PROBLEM DESCRIPTION ->
Could you please reproduce the entries exactly, leaving out any pictures?

EXERCISE DATA ->
--------------------------------------------------

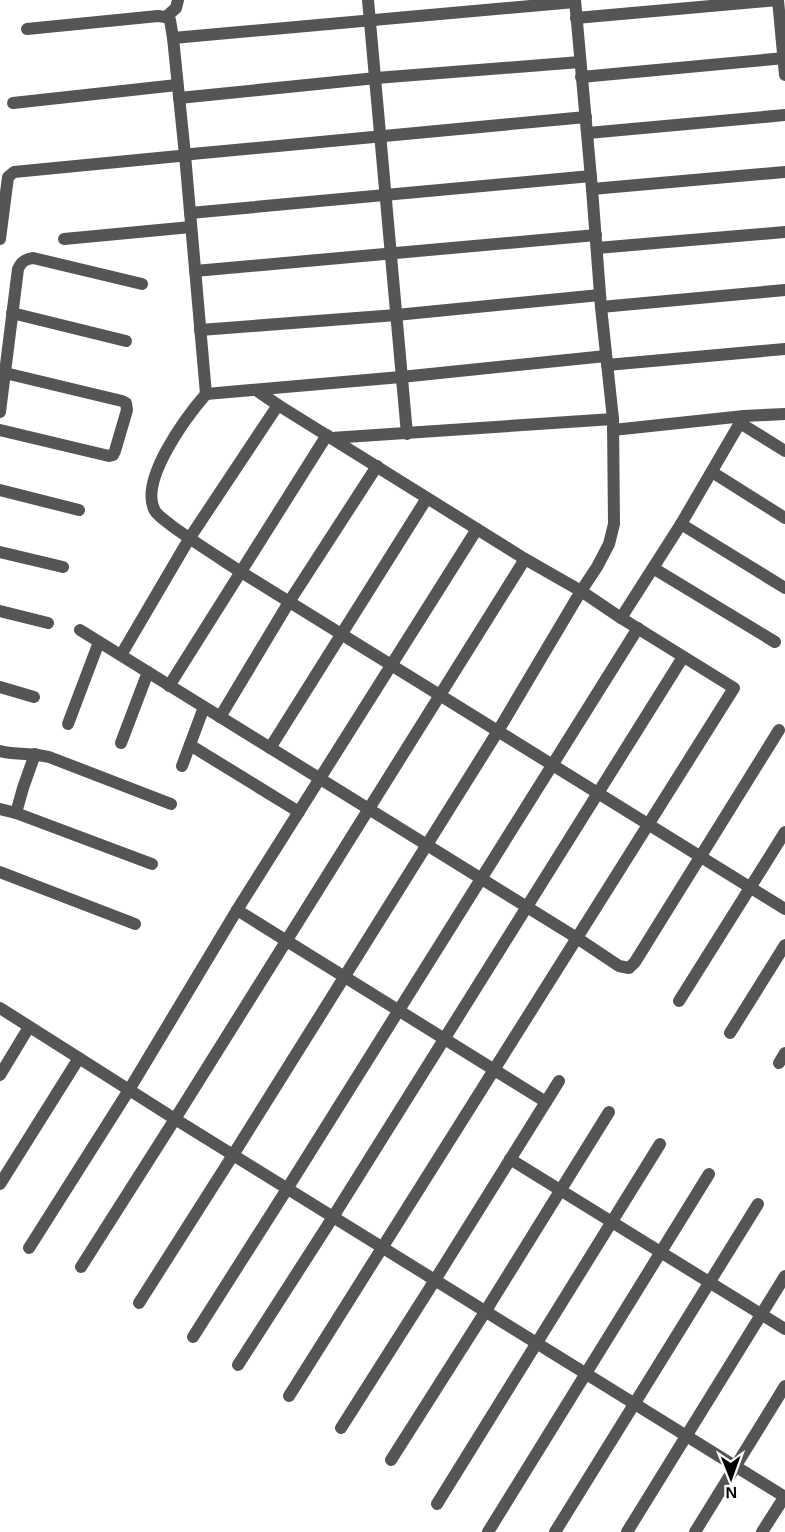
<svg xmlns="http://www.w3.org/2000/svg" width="785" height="1532" font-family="Arial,sans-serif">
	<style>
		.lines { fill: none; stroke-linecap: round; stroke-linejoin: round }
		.minor { stroke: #555; stroke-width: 12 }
	</style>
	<rect width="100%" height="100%" fill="#fff"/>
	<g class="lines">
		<g class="minor">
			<path d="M 368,0 L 407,434"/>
			<path d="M 778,0 L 785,75"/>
			<path d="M 166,17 L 170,20 L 173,38 L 185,155 L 206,394 C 187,416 138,481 155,511 C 159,517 166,521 172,526 C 194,542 218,557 241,572 L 785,909"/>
			<path d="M 576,18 L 778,0"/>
			<path d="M 27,29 L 158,16 L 166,17 L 176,8 L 178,0"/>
			<path d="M 173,38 L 575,2"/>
			<path d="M 581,77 L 785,58"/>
			<path d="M 179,98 L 376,78 L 580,62"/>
			<path d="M 13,103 L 177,85"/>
			<path d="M 588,133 L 785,115"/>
			<path d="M 592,189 L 785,172"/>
			<path d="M 190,213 L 591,176"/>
			<path d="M 0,239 L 8,177 L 14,172 L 179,156 L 192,154 L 586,117"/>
			<path d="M 64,239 L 191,227"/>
			<path d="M 597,248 L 785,232"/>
			<path d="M 195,271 L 596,235"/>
			<path d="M 601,307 L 785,290"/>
			<path d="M 12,313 L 126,341"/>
			<path d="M 200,330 L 396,315 L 600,295"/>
			<path d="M 607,365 L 785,349"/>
			<path d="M 256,390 L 278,405 L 525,559 L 581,591 L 621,618 L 734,688 L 289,1396"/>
			<path d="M 206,394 L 401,377 L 606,356"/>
			<path d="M 0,412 L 18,269 C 21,262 25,259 33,258 L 142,284"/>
			<path d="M 740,423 L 785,451"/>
			<path d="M 0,430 L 109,456 L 113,455 L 115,451 L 127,410 L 126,403 L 122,401 L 5,373"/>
			<path d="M 613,430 L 744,416 L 785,414"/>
			<path d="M 331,438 L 613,419"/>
			<path d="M 712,472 L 785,518"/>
			<path d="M 0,490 L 79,510"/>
			<path d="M 681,524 L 785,588"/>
			<path d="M 0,552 L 63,567"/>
			<path d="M 653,568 L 775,642"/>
			<path d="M 0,611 L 48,623"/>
			<path d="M 621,618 L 681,524 L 744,416"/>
			<path d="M 80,630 L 577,938 L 619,966 L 629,968 L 635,962 L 779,730"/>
			<path d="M 121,655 L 189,539 L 278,405"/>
			<path d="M 169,686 L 327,435"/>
			<path d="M 0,687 L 34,697"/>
			<path d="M 220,717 L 289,602 L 377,466"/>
			<path d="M 68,724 L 99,642"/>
			<path d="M 121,743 L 148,672"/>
			<path d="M 190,745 L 299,812"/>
			<path d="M 270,748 L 427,498"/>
			<path d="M 0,751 C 17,755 33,753 49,757 L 171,804"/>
			<path d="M 182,766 L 204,707"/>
			<path d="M 0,809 L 16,813 L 152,864"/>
			<path d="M 16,813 L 23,788 L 35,754"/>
			<path d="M 0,872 L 135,924"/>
			<path d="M 237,910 L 546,1102"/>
			<path d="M 679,1001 L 785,832"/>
			<path d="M 0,1008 L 175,1119 L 785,1497"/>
			<path d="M 730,1033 L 785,945"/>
			<path d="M 779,1063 L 785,1053"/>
			<path d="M 0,1075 L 29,1027"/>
			<path d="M 510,1159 L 785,1329"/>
			<path d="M 0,1184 L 79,1058"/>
			<path d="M 29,1248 L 129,1090 L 237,910 L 477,529"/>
			<path d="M 81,1267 L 175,1119 L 525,559"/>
			<path d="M 139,1303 L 233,1155 L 498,731 L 581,591 L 597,567 L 609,544 L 614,524 L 613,419 L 601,307 L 592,189 L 575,0"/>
			<path d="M 193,1337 L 287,1189 L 638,628"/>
			<path d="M 238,1365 L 333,1217 L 683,657"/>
			<path d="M 341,1428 L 435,1280 L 559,1081"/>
			<path d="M 391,1460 L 485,1312 L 609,1112"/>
			<path d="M 437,1504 L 660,1144"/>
			<path d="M 488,1532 L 709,1174"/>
			<path d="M 555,1532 L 758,1204"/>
			<path d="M 627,1532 L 785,1276"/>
			<path d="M 695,1532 L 785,1386"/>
			<path d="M 762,1532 L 785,1496"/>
		</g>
	</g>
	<g transform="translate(731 1478) rotate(179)" stroke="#ffffff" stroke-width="4.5" paint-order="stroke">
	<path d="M0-4.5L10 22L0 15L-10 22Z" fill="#000000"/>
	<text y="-9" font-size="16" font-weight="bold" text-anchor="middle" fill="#000000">N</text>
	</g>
</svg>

--------------------------------------------------

RESULT ->
<svg xmlns="http://www.w3.org/2000/svg" width="785" height="1532" font-family="Arial,sans-serif">
	<style>
		.lines { fill: none; stroke-linecap: round; stroke-linejoin: round }
		.minor { stroke: #555; stroke-width: 12 }
	</style>
	<rect width="100%" height="100%" fill="#fff"/>
	<g class="lines">
		<g class="minor">
			<path d="M 368,0 L 407,434"/>
			<path d="M 778,0 L 785,75"/>
			<path d="M 166,17 L 170,20 L 173,38 L 185,155 L 206,394 C 187,416 138,481 155,511 C 159,517 166,521 172,526 C 194,542 218,557 241,572 L 785,909"/>
			<path d="M 576,18 L 778,0"/>
			<path d="M 27,29 L 158,16 L 166,17 L 176,8 L 178,0"/>
			<path d="M 173,38 L 575,2"/>
			<path d="M 581,77 L 785,58"/>
			<path d="M 179,98 L 376,78 L 580,62"/>
			<path d="M 13,103 L 177,85"/>
			<path d="M 588,133 L 785,115"/>
			<path d="M 592,189 L 785,172"/>
			<path d="M 190,213 L 591,176"/>
			<path d="M 0,239 L 8,177 L 14,172 L 179,156 L 192,154 L 586,117"/>
			<path d="M 64,239 L 191,227"/>
			<path d="M 597,248 L 785,232"/>
			<path d="M 195,271 L 596,235"/>
			<path d="M 601,307 L 785,290"/>
			<path d="M 12,313 L 126,341"/>
			<path d="M 200,330 L 396,315 L 600,295"/>
			<path d="M 607,365 L 785,349"/>
			<path d="M 256,390 L 278,405 L 525,559 L 581,591 L 621,618 L 734,688 L 289,1396"/>
			<path d="M 206,394 L 401,377 L 606,356"/>
			<path d="M 0,412 L 18,269 C 21,262 25,259 33,258 L 142,284"/>
			<path d="M 740,423 L 785,451"/>
			<path d="M 0,430 L 109,456 L 113,455 L 115,451 L 127,410 L 126,403 L 122,401 L 5,373"/>
			<path d="M 613,430 L 744,416 L 785,414"/>
			<path d="M 331,438 L 613,419"/>
			<path d="M 712,472 L 785,518"/>
			<path d="M 0,490 L 79,510"/>
			<path d="M 681,524 L 785,588"/>
			<path d="M 0,552 L 63,567"/>
			<path d="M 653,568 L 775,642"/>
			<path d="M 0,611 L 48,623"/>
			<path d="M 621,618 L 681,524 L 744,416"/>
			<path d="M 80,630 L 577,938 L 619,966 L 629,968 L 635,962 L 779,730"/>
			<path d="M 121,655 L 189,539 L 278,405"/>
			<path d="M 169,686 L 327,435"/>
			<path d="M 0,687 L 34,697"/>
			<path d="M 220,717 L 289,602 L 377,466"/>
			<path d="M 68,724 L 99,642"/>
			<path d="M 121,743 L 148,672"/>
			<path d="M 190,745 L 299,812"/>
			<path d="M 270,748 L 427,498"/>
			<path d="M 0,751 C 17,755 33,753 49,757 L 171,804"/>
			<path d="M 182,766 L 204,707"/>
			<path d="M 0,809 L 16,813 L 152,864"/>
			<path d="M 16,813 L 23,788 L 35,754"/>
			<path d="M 0,872 L 135,924"/>
			<path d="M 237,910 L 546,1102"/>
			<path d="M 679,1001 L 785,832"/>
			<path d="M 0,1008 L 175,1119 L 785,1497"/>
			<path d="M 730,1033 L 785,945"/>
			<path d="M 779,1063 L 785,1053"/>
			<path d="M 0,1075 L 29,1027"/>
			<path d="M 510,1159 L 785,1329"/>
			<path d="M 0,1184 L 79,1058"/>
			<path d="M 29,1248 L 129,1090 L 237,910 L 477,529"/>
			<path d="M 81,1267 L 175,1119 L 525,559"/>
			<path d="M 139,1303 L 233,1155 L 498,731 L 581,591 L 597,567 L 609,544 L 614,524 L 613,419 L 601,307 L 592,189 L 575,0"/>
			<path d="M 193,1337 L 287,1189 L 638,628"/>
			<path d="M 238,1365 L 333,1217 L 683,657"/>
			<path d="M 341,1428 L 435,1280 L 559,1081"/>
			<path d="M 391,1460 L 485,1312 L 609,1112"/>
			<path d="M 437,1504 L 660,1144"/>
			<path d="M 488,1532 L 709,1174"/>
			<path d="M 555,1532 L 758,1204"/>
			<path d="M 627,1532 L 785,1276"/>
			<path d="M 695,1532 L 785,1386"/>
			<path d="M 762,1532 L 785,1496"/>
		</g>
	</g>
	<g transform="translate(731 1478) rotate(179)" stroke="#ffffff" stroke-width="4.5" paint-order="stroke">
	<path d="M0-4.5L10 22L0 15L-10 22Z" fill="#000000"/>
	<text y="-9" font-size="16" font-weight="bold" text-anchor="middle" fill="#000000">N</text>
	</g>
</svg>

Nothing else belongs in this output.